■ AIM OF THE EXERCISE
Whenever a line in the data holds the string "cinématiques", pull that line out.

DATA RECORDS START

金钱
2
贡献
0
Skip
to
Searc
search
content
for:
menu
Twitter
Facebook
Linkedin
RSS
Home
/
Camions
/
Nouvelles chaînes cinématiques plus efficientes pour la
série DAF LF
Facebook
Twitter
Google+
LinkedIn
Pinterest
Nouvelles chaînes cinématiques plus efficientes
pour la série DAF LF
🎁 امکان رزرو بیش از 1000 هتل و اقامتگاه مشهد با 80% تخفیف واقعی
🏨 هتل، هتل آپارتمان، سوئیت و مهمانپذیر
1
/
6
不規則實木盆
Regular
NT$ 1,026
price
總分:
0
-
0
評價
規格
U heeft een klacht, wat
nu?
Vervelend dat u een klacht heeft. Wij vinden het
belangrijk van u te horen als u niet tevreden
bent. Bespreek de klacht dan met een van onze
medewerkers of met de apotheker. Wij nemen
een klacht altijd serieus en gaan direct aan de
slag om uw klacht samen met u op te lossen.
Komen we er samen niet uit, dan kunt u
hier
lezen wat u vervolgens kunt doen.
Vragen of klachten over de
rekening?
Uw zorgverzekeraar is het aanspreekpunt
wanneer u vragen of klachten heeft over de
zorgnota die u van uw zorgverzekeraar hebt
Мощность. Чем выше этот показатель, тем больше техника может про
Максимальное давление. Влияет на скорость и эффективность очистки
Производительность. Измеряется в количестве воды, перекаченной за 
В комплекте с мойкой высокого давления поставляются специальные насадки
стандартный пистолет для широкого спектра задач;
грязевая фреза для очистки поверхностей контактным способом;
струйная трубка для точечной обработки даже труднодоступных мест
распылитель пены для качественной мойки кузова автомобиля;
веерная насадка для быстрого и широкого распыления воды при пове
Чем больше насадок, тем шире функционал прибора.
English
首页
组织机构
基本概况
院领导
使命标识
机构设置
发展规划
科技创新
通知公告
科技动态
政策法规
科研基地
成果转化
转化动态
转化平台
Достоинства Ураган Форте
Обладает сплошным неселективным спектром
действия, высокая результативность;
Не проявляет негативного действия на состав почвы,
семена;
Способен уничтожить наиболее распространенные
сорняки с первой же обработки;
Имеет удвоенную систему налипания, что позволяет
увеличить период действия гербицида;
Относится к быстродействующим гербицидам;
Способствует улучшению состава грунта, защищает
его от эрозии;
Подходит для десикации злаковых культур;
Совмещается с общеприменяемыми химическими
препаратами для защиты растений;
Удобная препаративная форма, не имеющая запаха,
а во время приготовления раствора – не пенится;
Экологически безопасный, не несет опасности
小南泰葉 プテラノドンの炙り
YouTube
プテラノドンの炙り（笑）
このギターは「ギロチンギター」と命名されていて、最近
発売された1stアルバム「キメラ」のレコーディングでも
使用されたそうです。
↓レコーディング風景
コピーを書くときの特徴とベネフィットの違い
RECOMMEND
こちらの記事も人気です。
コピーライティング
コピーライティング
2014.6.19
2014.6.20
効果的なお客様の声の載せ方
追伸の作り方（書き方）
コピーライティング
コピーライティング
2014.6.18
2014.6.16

DATA RECORDS END

■ SOLVED EXERCISE
Nouvelles chaînes cinématiques plus efficientes pour la
Nouvelles chaînes cinématiques plus efficientes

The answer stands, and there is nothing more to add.